The Rivers That Run Through Us
Rivers connect us all. Despite different challenges we all face, rivers and water bring us together and support all of our lives.
Today’s blog is from Dan Omasta, Executive Director of River Restoration Adventures for Tomorrow (RRAFT). Based in Gunnison, Colorado, Dan and his team protect the long-term health of watersheds through community engagement and riparian restoration. RRAFT is a Connecting Communities to Rivers Grantee.
Do you remember that moment when you first stood along the bank of a river – staring into the endless rhythm of riffles and transposed yourself into that world of water? What must it be like to be an elk meandering down for a cool drink, that fish feeding upstream, or the willow bending in the current? Rivers breathe life into all they touch and support the awe-inspiring majesty we find in our outdoor world.
John Muir famously explored the idea that, “rivers flow not past, but through us” – a concept that embodies humanity’s unbreakable connection to its rivers. Even before European explorers spread across North America, wild rivers provided a source of food, travel, and cultural understanding to the indigenous peoples that traveled their banks. As Anglo settlers established their own way of life across these lands, rivers provided similar function – but were also harnessed to provide agriculture, power, and opportunities for mineral extraction. Today, we continue to place more strain on our rivers; demanding reliability, quality, and limitless application of their bounty.
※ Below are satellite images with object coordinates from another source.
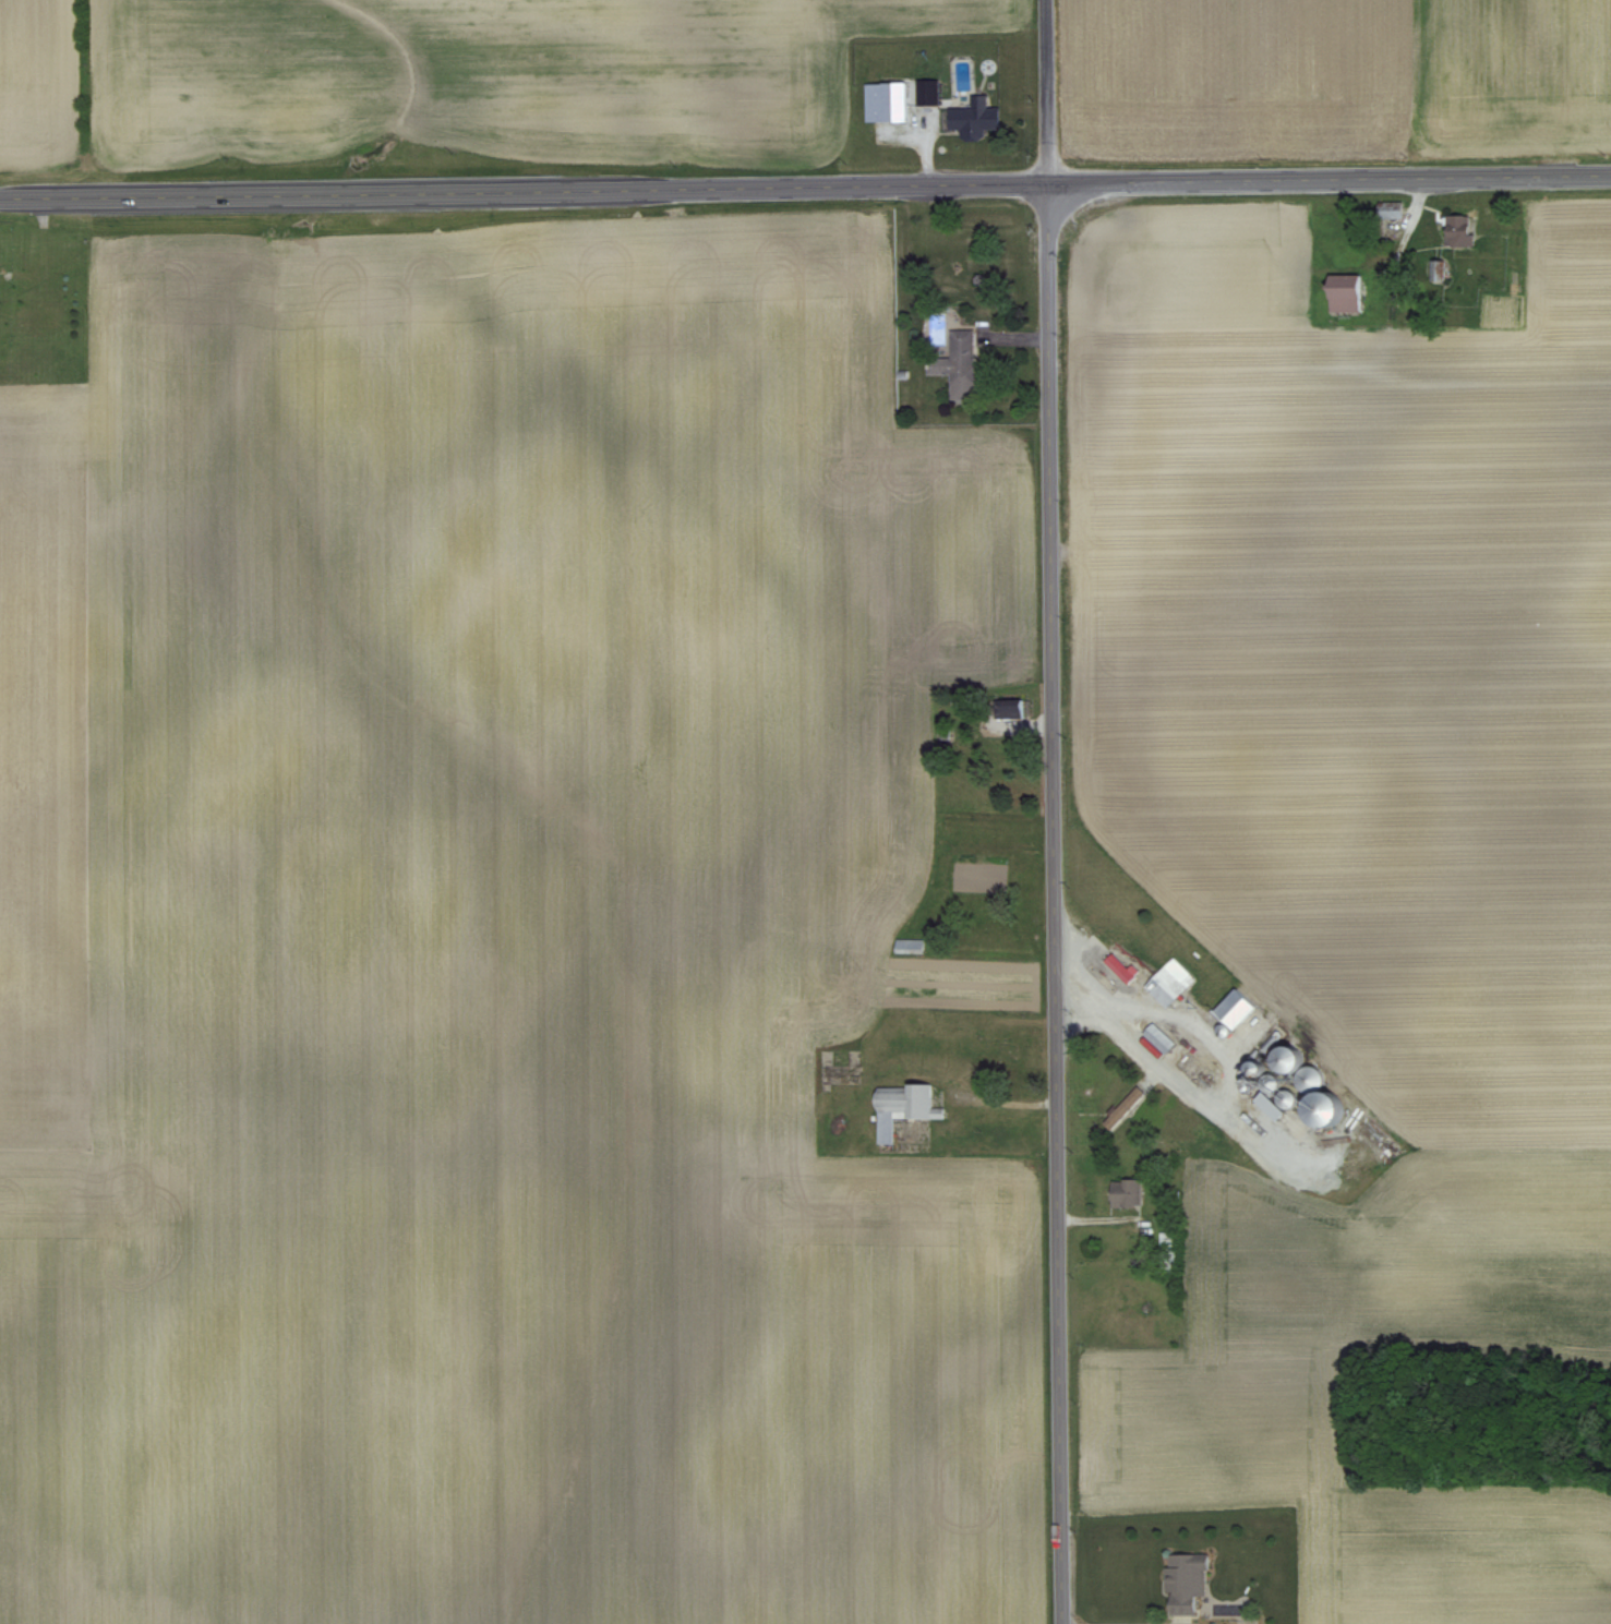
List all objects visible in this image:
building: (927, 93)
building: (886, 102)
building: (975, 117)
road: (805, 186)
building: (1390, 209)
building: (1459, 231)
building: (1344, 291)
building: (954, 354)
road: (1054, 812)
building: (910, 946)
building: (1123, 967)
building: (1171, 982)
building: (1234, 1009)
building: (1159, 1038)
building: (1287, 1059)
building: (902, 1108)
building: (1322, 1108)
building: (1126, 1192)
building: (1171, 1257)
building: (1185, 1581)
With each new diversion or residential faucet, our communities are increasingly tied to the rivers that support our lifestyles. And yet, even with this growing dependency, more and more people find themselves disconnected from the source of their flows and the health of their watersheds. This divergence creates two distinct problems: first, blind demand and misunderstanding of the source of our water can lead to popular support of unwise storage projects; and second, perhaps more importantly, people are losing their identity and connection to the natural world that supports us all.
Whether you live along the banks of a small alpine creek or in a suburb of a vast metropolitan area, rivers create a sense of place. They provide the recreational, economic, and social values that develop a particular drainage. From salmon fishing in Washington to agriculture on the Western Slope of Colorado, rivers provide a shared identity among people of a specific region. This common sense of place creates the foundation upon which we build the collaborative action necessary to protect our waterways – a base of support that erodes under the force of disconnection.
River Restoration Adventures for Tomorrow (RRAFT) is a small non-profit outfitter based in Gunnison, CO, whose mission is to protect the long-term health of watersheds through community engagement and riparian restoration. In 2016, we partnered with American Rivers to address the dangerous trend of disconnection in our watersheds. This past season, RRAFT worked to rebuild connection within the Gunnison River watershed by increasing opportunities for citizen participation, developing greater understanding of local ecological threats, and enabling hands-on protection of the river itself.
With support from American Rivers, RRAFT engaged more than 80 people on conservation-based float trips over the course of the summer. Participants came from widely diverse backgrounds but found common cause in the protection of the Gunnison River. Farmers worked alongside teachers to treat Russian Olive trees; veterans who served in Iraq and Afghanistan teamed up with visually impaired civilians to collect trash from riverside campsites; and BLM officers collaborated with local sportsmen and women to improve the health of the wildlife corridor. Local youth explored the wealth and adventure that the Gunnison provides for them and their families. In a time of such divisive politics and diverging approaches for river management, these citizens came together along the banks of the Gunnison and found common cause in the protection of their watershed. They are farmers, soldiers, immigrants, and youth – but they are also westerners. Their livelihood is inherently tied to the health of this watershed.
As the pressures of climate uncertainty, urban development, and resource extraction continue to affect our watersheds, this notion of a “shared sense of place” is even more critical to the community-based solutions necessary for river conservation. This collective interest in the health of regional watersheds echoes the truth in John Muir’s idea of rivers running “through us” all. Healthy watersheds are the heart that beats for our continued existence as a people, the lifeblood of our ancestors, and the cornerstone of future generations. By coming together along the banks of a local river, communities can strengthen their shared identity and fortify the critical connection to the watersheds that provide so much for us all.